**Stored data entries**
_ _ _ _
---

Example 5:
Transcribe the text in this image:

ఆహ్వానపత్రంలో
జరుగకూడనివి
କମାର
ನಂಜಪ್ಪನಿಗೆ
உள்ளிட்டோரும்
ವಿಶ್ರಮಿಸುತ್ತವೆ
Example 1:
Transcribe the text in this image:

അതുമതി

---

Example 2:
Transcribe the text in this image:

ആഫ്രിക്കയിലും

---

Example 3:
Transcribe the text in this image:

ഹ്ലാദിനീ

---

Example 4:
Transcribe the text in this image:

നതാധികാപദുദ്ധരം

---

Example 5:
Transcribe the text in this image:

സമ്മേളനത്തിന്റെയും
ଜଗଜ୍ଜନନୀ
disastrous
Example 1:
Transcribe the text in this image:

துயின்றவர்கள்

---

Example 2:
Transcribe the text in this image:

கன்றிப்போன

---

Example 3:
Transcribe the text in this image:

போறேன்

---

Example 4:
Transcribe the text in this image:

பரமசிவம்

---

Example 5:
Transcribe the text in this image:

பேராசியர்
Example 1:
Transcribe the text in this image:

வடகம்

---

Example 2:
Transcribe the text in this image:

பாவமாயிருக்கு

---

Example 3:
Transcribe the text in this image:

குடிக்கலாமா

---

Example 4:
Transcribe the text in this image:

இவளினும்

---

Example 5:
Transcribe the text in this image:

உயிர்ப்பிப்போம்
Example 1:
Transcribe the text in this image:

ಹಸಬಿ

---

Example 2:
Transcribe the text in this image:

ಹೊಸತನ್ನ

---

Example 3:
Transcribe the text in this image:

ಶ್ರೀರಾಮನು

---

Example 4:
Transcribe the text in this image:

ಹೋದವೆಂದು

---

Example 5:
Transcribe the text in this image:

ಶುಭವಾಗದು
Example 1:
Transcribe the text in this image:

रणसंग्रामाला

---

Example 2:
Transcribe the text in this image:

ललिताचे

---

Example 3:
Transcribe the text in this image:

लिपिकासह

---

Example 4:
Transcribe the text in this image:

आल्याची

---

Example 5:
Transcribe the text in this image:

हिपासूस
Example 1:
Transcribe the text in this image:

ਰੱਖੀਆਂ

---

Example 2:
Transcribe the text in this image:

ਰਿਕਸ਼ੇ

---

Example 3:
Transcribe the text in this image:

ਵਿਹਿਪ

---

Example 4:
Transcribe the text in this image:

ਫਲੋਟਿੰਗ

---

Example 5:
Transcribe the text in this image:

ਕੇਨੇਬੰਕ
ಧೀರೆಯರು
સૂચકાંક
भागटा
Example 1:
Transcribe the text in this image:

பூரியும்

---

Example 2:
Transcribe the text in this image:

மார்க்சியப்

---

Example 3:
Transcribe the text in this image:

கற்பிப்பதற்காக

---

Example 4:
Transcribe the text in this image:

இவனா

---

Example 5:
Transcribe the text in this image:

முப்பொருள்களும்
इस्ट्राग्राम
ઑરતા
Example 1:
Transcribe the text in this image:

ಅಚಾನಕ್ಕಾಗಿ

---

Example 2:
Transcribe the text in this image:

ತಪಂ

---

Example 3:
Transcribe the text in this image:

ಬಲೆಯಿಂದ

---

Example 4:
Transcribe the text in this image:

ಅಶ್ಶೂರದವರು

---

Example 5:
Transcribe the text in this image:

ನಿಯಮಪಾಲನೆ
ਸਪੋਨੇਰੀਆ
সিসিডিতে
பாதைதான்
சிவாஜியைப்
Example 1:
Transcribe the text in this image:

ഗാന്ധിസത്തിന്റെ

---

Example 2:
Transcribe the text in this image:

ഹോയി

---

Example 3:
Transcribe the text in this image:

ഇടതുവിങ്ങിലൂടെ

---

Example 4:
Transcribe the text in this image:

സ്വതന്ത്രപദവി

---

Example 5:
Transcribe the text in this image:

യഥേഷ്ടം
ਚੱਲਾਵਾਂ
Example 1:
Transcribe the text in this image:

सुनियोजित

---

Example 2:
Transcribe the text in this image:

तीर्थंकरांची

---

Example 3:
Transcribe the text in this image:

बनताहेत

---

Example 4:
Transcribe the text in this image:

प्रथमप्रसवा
_ _ _ _
Each line of the data has to be written out exactly as it appears.

**FINISHED EXERCISE**
---

Example 5:
Transcribe the text in this image:

ఆహ్వానపత్రంలో
జరుగకూడనివి
କମାର
ನಂಜಪ್ಪನಿಗೆ
உள்ளிட்டோரும்
ವಿಶ್ರಮಿಸುತ್ತವೆ
Example 1:
Transcribe the text in this image:

അതുമതി

---

Example 2:
Transcribe the text in this image:

ആഫ്രിക്കയിലും

---

Example 3:
Transcribe the text in this image:

ഹ്ലാദിനീ

---

Example 4:
Transcribe the text in this image:

നതാധികാപദുദ്ധരം

---

Example 5:
Transcribe the text in this image:

സമ്മേളനത്തിന്റെയും
ଜଗଜ୍ଜନନୀ
disastrous
Example 1:
Transcribe the text in this image:

துயின்றவர்கள்

---

Example 2:
Transcribe the text in this image:

கன்றிப்போன

---

Example 3:
Transcribe the text in this image:

போறேன்

---

Example 4:
Transcribe the text in this image:

பரமசிவம்

---

Example 5:
Transcribe the text in this image:

பேராசியர்
Example 1:
Transcribe the text in this image:

வடகம்

---

Example 2:
Transcribe the text in this image:

பாவமாயிருக்கு

---

Example 3:
Transcribe the text in this image:

குடிக்கலாமா

---

Example 4:
Transcribe the text in this image:

இவளினும்

---

Example 5:
Transcribe the text in this image:

உயிர்ப்பிப்போம்
Example 1:
Transcribe the text in this image:

ಹಸಬಿ

---

Example 2:
Transcribe the text in this image:

ಹೊಸತನ್ನ

---

Example 3:
Transcribe the text in this image:

ಶ್ರೀರಾಮನು

---

Example 4:
Transcribe the text in this image:

ಹೋದವೆಂದು

---

Example 5:
Transcribe the text in this image:

ಶುಭವಾಗದು
Example 1:
Transcribe the text in this image:

रणसंग्रामाला

---

Example 2:
Transcribe the text in this image:

ललिताचे

---

Example 3:
Transcribe the text in this image:

लिपिकासह

---

Example 4:
Transcribe the text in this image:

आल्याची

---

Example 5:
Transcribe the text in this image:

हिपासूस
Example 1:
Transcribe the text in this image:

ਰੱਖੀਆਂ

---

Example 2:
Transcribe the text in this image:

ਰਿਕਸ਼ੇ

---

Example 3:
Transcribe the text in this image:

ਵਿਹਿਪ

---

Example 4:
Transcribe the text in this image:

ਫਲੋਟਿੰਗ

---

Example 5:
Transcribe the text in this image:

ਕੇਨੇਬੰਕ
ಧೀರೆಯರು
સૂચકાંક
भागटा
Example 1:
Transcribe the text in this image:

பூரியும்

---

Example 2:
Transcribe the text in this image:

மார்க்சியப்

---

Example 3:
Transcribe the text in this image:

கற்பிப்பதற்காக

---

Example 4:
Transcribe the text in this image:

இவனா

---

Example 5:
Transcribe the text in this image:

முப்பொருள்களும்
इस्ट्राग्राम
ઑરતા
Example 1:
Transcribe the text in this image:

ಅಚಾನಕ್ಕಾಗಿ

---

Example 2:
Transcribe the text in this image:

ತಪಂ

---

Example 3:
Transcribe the text in this image:

ಬಲೆಯಿಂದ

---

Example 4:
Transcribe the text in this image:

ಅಶ್ಶೂರದವರು

---

Example 5:
Transcribe the text in this image:

ನಿಯಮಪಾಲನೆ
ਸਪੋਨੇਰੀਆ
সিসিডিতে
பாதைதான்
சிவாஜியைப்
Example 1:
Transcribe the text in this image:

ഗാന്ധിസത്തിന്റെ

---

Example 2:
Transcribe the text in this image:

ഹോയി

---

Example 3:
Transcribe the text in this image:

ഇടതുവിങ്ങിലൂടെ

---

Example 4:
Transcribe the text in this image:

സ്വതന്ത്രപദവി

---

Example 5:
Transcribe the text in this image:

യഥേഷ്ടം
ਚੱਲਾਵਾਂ
Example 1:
Transcribe the text in this image:

सुनियोजित

---

Example 2:
Transcribe the text in this image:

तीर्थंकरांची

---

Example 3:
Transcribe the text in this image:

बनताहेत

---

Example 4:
Transcribe the text in this image:

प्रथमप्रसवा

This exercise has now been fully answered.